> _INSTRUCTIONS TO FOLLOW_: Copy out each line containing "public" from the entries below.

■ ■ ■

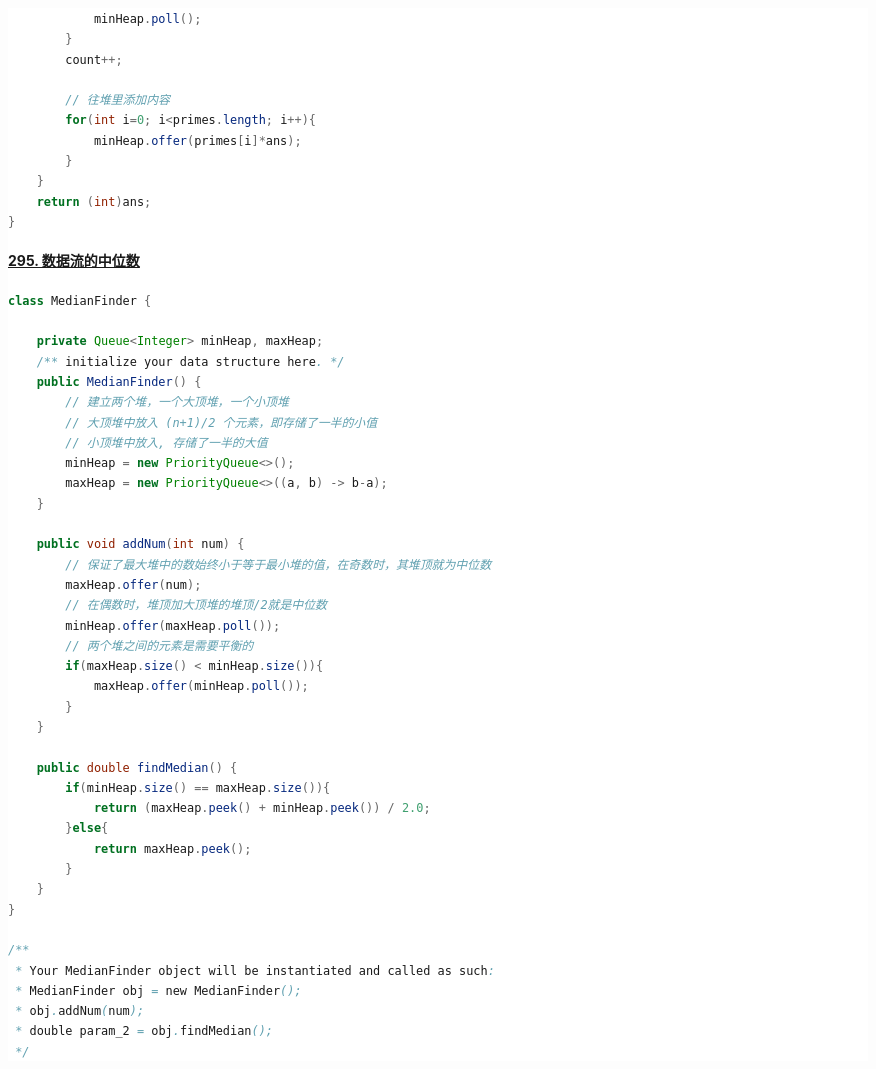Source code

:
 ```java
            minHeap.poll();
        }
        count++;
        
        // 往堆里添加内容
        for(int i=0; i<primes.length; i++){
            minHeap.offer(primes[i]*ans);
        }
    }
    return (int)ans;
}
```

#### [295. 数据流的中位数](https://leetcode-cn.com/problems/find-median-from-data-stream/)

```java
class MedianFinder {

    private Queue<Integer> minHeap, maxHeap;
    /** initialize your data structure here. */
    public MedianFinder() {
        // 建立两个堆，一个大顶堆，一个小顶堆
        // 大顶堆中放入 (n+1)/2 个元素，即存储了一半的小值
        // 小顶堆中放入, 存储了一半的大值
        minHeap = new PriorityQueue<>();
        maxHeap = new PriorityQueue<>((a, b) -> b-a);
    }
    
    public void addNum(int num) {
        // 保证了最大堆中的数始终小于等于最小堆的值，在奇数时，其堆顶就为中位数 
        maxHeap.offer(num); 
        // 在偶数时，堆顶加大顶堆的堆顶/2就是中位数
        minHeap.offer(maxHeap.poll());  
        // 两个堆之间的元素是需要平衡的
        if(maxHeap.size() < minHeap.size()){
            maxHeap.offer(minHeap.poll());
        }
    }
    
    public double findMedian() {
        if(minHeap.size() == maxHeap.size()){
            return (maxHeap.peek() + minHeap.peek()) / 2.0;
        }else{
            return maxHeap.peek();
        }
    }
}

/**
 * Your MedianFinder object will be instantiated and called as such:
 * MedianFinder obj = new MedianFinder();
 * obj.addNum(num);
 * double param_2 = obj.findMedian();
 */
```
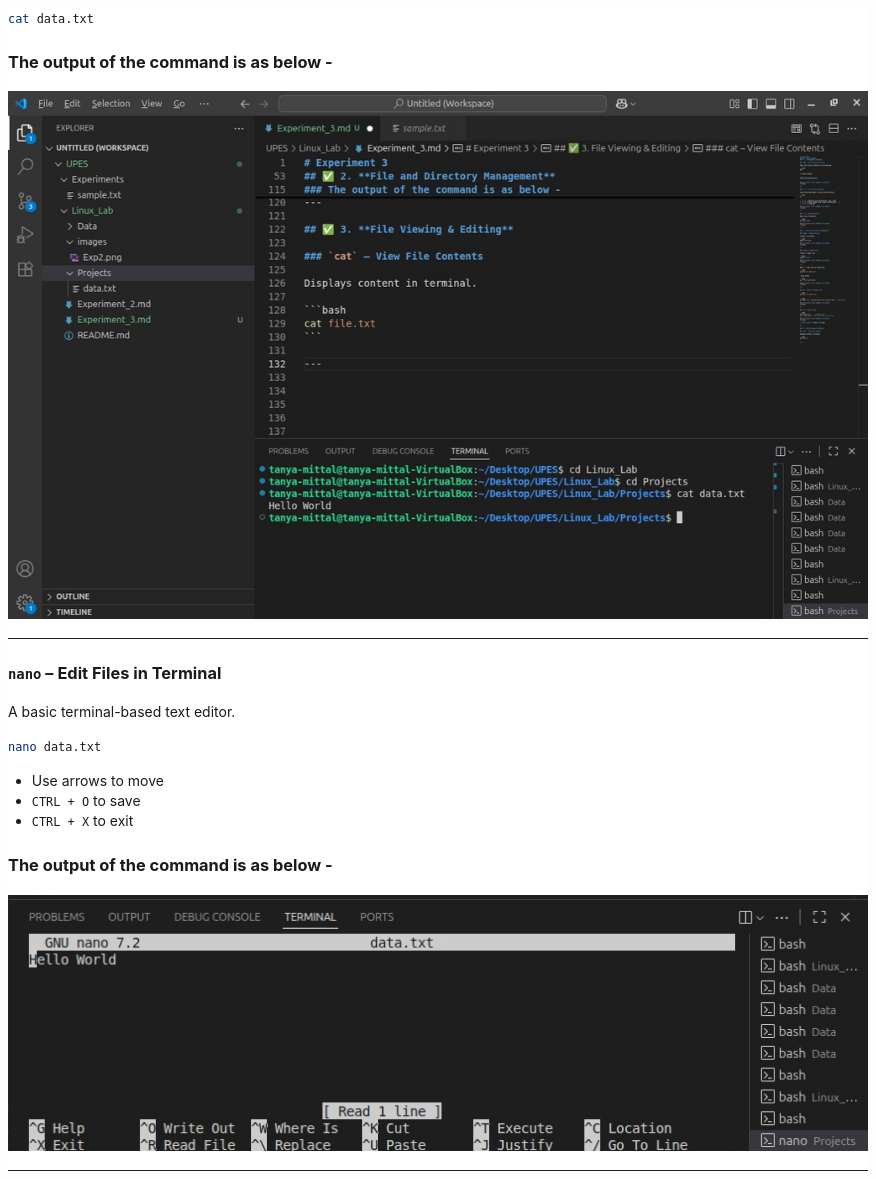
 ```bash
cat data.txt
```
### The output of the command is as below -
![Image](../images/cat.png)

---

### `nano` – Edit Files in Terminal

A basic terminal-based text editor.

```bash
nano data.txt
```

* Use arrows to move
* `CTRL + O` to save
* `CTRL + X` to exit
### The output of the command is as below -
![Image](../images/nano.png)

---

■ ■ ■

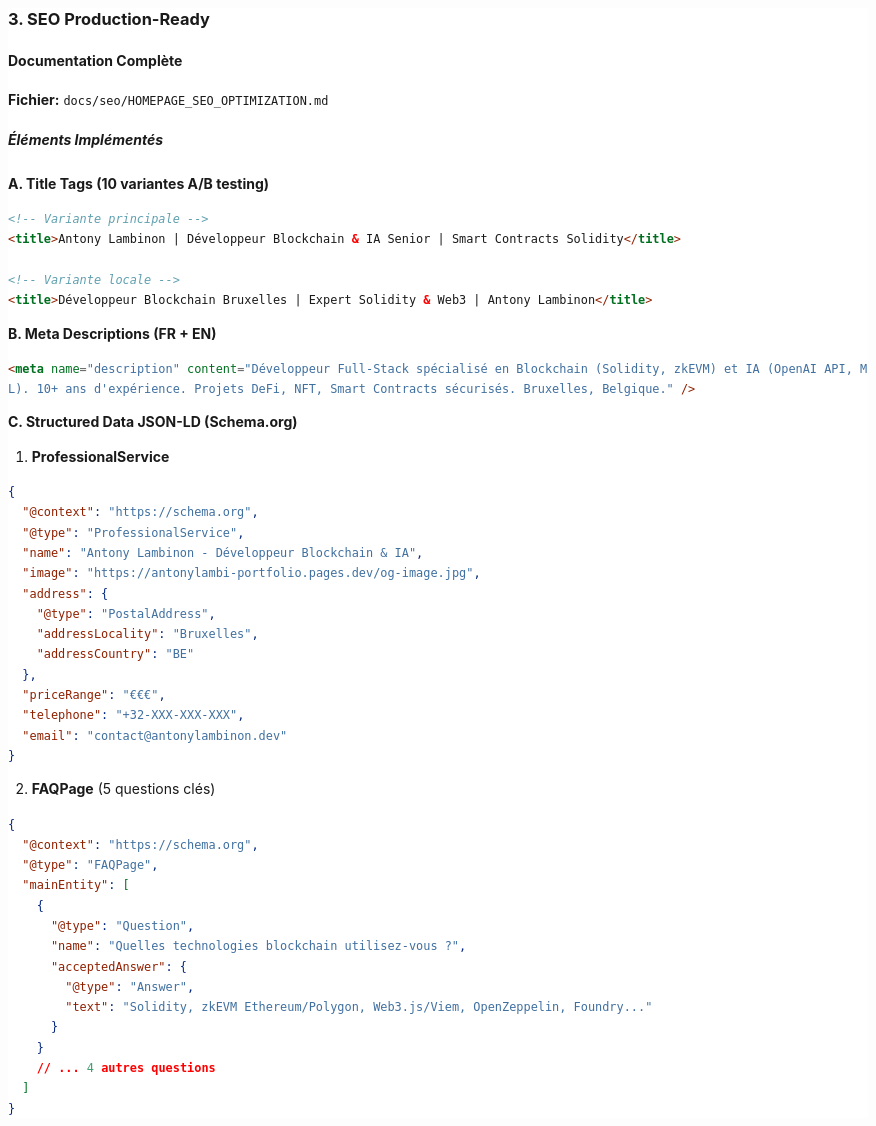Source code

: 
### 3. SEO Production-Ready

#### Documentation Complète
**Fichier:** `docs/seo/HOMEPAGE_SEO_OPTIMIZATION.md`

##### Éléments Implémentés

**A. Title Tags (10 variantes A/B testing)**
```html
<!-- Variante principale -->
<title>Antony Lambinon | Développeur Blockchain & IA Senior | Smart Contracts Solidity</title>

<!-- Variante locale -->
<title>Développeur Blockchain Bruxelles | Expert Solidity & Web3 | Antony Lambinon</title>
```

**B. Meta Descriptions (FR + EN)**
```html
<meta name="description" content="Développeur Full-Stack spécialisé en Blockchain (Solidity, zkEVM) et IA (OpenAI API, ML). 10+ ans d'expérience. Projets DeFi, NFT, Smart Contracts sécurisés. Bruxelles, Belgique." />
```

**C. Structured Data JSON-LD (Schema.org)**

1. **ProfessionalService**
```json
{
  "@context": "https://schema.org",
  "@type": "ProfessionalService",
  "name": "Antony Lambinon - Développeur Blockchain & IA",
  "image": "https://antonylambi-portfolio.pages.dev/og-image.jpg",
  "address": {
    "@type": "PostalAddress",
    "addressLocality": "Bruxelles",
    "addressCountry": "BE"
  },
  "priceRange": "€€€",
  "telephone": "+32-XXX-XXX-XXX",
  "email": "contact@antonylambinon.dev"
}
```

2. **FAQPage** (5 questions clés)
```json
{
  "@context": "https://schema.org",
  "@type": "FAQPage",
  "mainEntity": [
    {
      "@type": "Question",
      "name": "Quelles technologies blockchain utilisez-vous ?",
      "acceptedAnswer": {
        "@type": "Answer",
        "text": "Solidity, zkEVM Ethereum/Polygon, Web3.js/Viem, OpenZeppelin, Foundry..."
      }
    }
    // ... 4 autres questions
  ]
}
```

■ ■ ■

> _ANSWER_:
    public MedianFinder() {
    public void addNum(int num) {
    public double findMedian() {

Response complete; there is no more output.